I read the recent Nature Chemistry paper by Shenvi with interest. Nice chemistry leading to (-)-jiadifenolide in 8 steps. Before I comment, I would like to say that the chemistry reported here is great stuff, interesting, relevant reactions, but be careful using the new “buzz words”.
Eight steps, I actually counted more, recognising the fact that chromatography and distillation are also “steps” in a synthesis and if ever this route were to be scaled to be a drug substance process these steps would have to be eliminated or kept and validated just as the chemical ones have to be. I suppose I’d better not mention the step requiring -100°C!

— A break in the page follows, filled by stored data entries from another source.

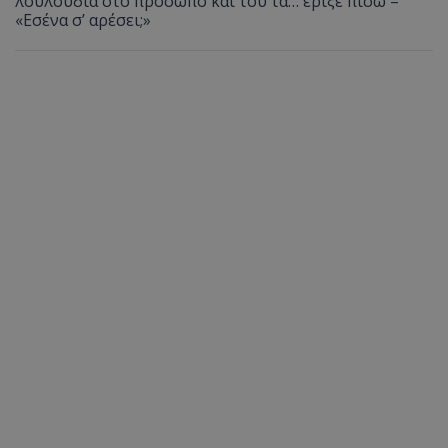
λουλούδια στο πρόσωπο και του τα… έριξε πίσω –
«Εσένα σ’ αρέσει;»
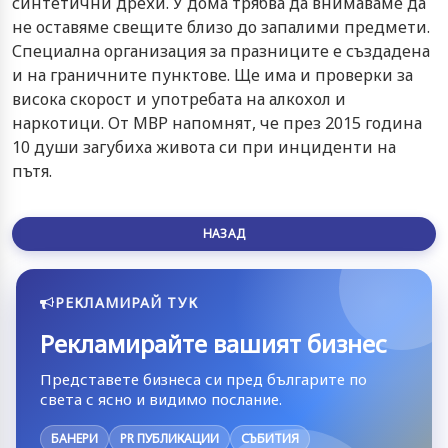
синтетични дрехи. У дома трябва да внимаваме да
не оставяме свещите близо до запалими предмети.
Специална организация за празниците е създадена
и на граничните пунктове. Ще има и проверки за
висока скорост и употребата на алкохол и
наркотици. От МВР напомнят, че през 2015 година
10 души загубиха живота си при инциденти на
пътя.
НАЗАД
РЕКЛАМИРАЙ ТУК
Рекламирайте вашият бизнес
Представете бизнеса си пред българите по
света с ясно и видимо послание.
БАНЕРИ
PR ПУБЛИКАЦИИ
СЪБИТИЯ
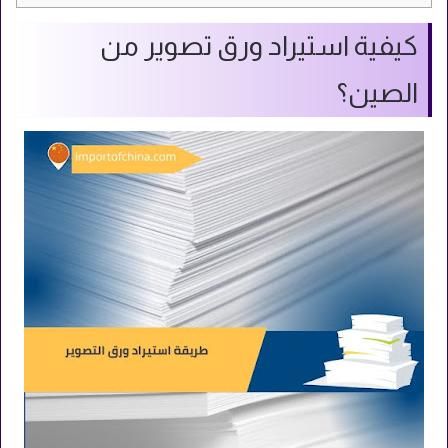
كيفية استيراد ورق تصوير من
الصين؟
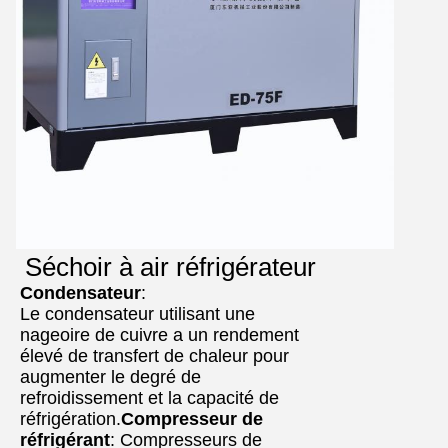
Séchoir à air réfrigérateur
Condensateur
:
Le condensateur utilisant une
nageoire de cuivre a un rendement
élevé de transfert de chaleur pour
augmenter le degré de
refroidissement et la capacité de
réfrigération.
Compresseur de
réfrigérant
: Compresseurs de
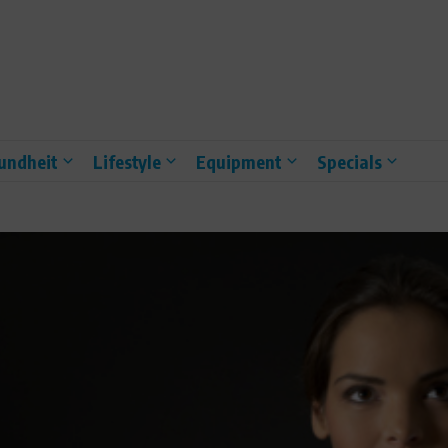
undheit
Lifestyle
Equipment
Specials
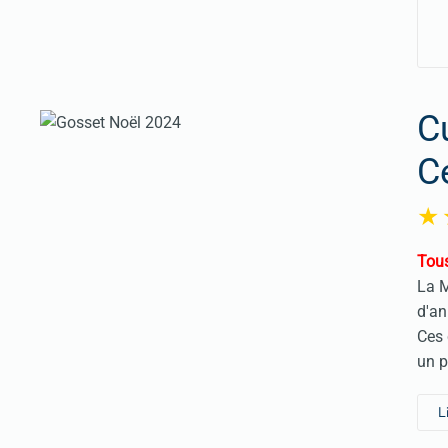
C
C
Tous
La M
d'an
Ces 
un p
L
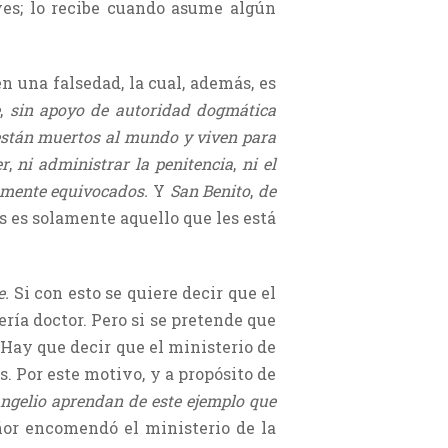
aves; lo recibe cuando asume algún
cen una falsedad, la cual, además, es
e
,
sin apoyo de autoridad dogmática
stán muertos al mundo y viven para
er
,
ni administrar la penitencia
,
ni el
tamente equivocados.
Y
San Benito
,
de
sos es solamente aquello que les está
e.
Si con esto se quiere decir que el
ería doctor. Pero si se pretende que
. Hay que decir que el ministerio de
s. Por este motivo, y a propósito de
ngelio aprendan de este ejemplo que
ñor encomendó el ministerio de la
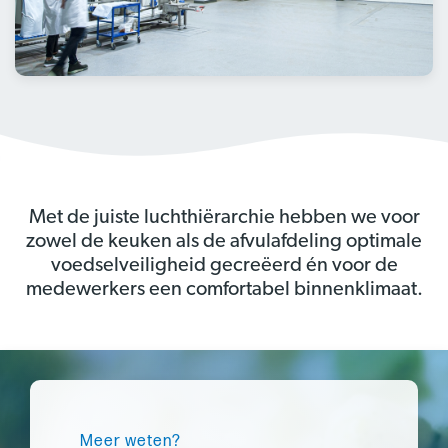
Met de juiste luchthiërarchie hebben we voor
zowel de keuken als de afvulafdeling optimale
voedselveiligheid gecreëerd én voor de
medewerkers een comfortabel binnenklimaat.
Meer weten?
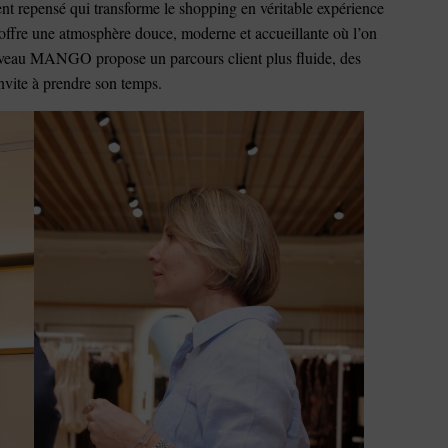
nt repensé qui transforme le shopping en véritable expérience
e offre une atmosphère douce, moderne et accueillante où l’on
ouveau MANGO propose un parcours client plus fluide, des
nvite à prendre son temps.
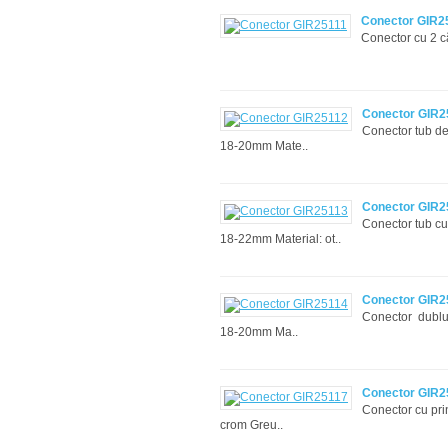
Conector GIR2
Conector cu 2 c
Conector GIR2
Conector tub d
18-20mm Mate..
Conector GIR2
Conector tub cu
18-22mm Material: ot..
Conector GIR2
Conector dublu
18-20mm Ma..
Conector GIR2
Conector cu pri
crom Greu..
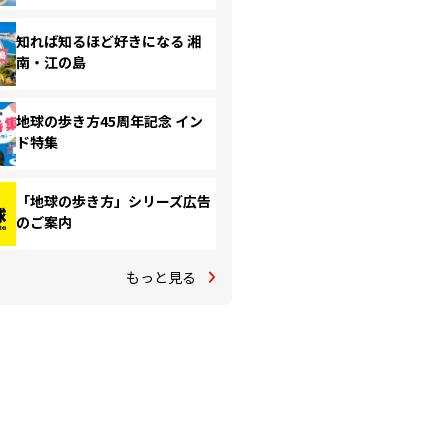
知れば知るほど好きになる 湘
南・江の島
地球の歩き方45周年記念 イン
ド特集
「地球の歩き方」シリーズ広告
のご案内
もっと見る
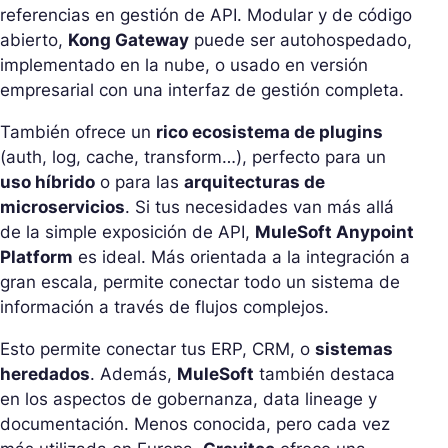
referencias en gestión de API. Modular y de código
abierto,
Kong Gateway
puede ser autohospedado,
implementado en la nube, o usado en versión
empresarial con una interfaz de gestión completa.
También ofrece un
rico ecosistema de plugins
(auth, log, cache, transform…), perfecto para un
uso híbrido
o para las
arquitecturas de
microservicios
. Si tus necesidades van más allá
de la simple exposición de API,
MuleSoft Anypoint
Platform
es ideal. Más orientada a la integración a
gran escala, permite conectar todo un sistema de
información a través de flujos complejos.
Esto permite conectar tus ERP, CRM, o
sistemas
heredados
. Además,
MuleSoft
también destaca
en los aspectos de gobernanza, data lineage y
documentación. Menos conocida, pero cada vez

I wish academics would not make sweeping statements such as “the procedure proved capable of producing multi- gram quantities of xxx at reasonable batch concentrations (0.1 M)“. A 0.1M batch concentration is actually very dilute. The compound in question has a MWt. of 154 and produces product in 4 steps in 28% yield. The steps involve elemental bromine, triphenylphosphite, -78°C, chromatography; then tBuOK 18-crown-6 in hexane, distillation. This is followed up by ozonolysis and reductive work-up with dimethylsulfide and a chromatography. Finally a sealed tube reaction with molybdenum hexacarbonyl (note behind a blast shield) and repeated 6 times! Finally another column. So this sequence is actually 8 steps. Maybe an iron carbonyl stuck somewhere on a porphyrin would be better?
Imagine you are the poor post-doc that needs 50g of this compound for your further research. According to the supplementary information you can use conventional heating to get 56% yield. The sealed tube reactions were done using 0.176 g (6 times) or one reaction of 4 g with yields of 50% and 58% respectively to give a dark oil which was chromatographed. I ask, “what is the rest of the material?” There is no information in the paper and there damm well should be. This seems to me to be an accident waiting to happen.
So you want 100 kg of this starting material, 8 steps, chemical yield 28% requires around 400 kg, or 2,500 mole of the starting material. At a concentration of 0.1M this will use hundreds of thousands of liters of solvent. I won’t even go and mention the reagents. So my question is, why didn’t they use a flow chemistry system? This would be ideal for this application.
Now before you all shout that this is the realm of a development chemist, I agree. It is our job to optimise reactions, find new reagents to do the conversions, eliminate chromatography, etc. But one of the above steps is a distillation, is this really required? I once had to distill >1000 kg of a product, it took me 6 months day and night, using our apparatus (we didn’t have a bigger one) and that was optimised by a distillation expert. What happens if you are really unlucky and there is no way around, you are stuck with the original synthesis. I suppose you just have to run hundreds and hundreds of sealed tube reactions and hope none go bang. OR use a flow set-up.
So, dear academics, although you have made gram quantities of material in your lab does not mean that you have a real gram-scale route that everyone can carry out. Please avoid the Headline Caption “Gram Scale”.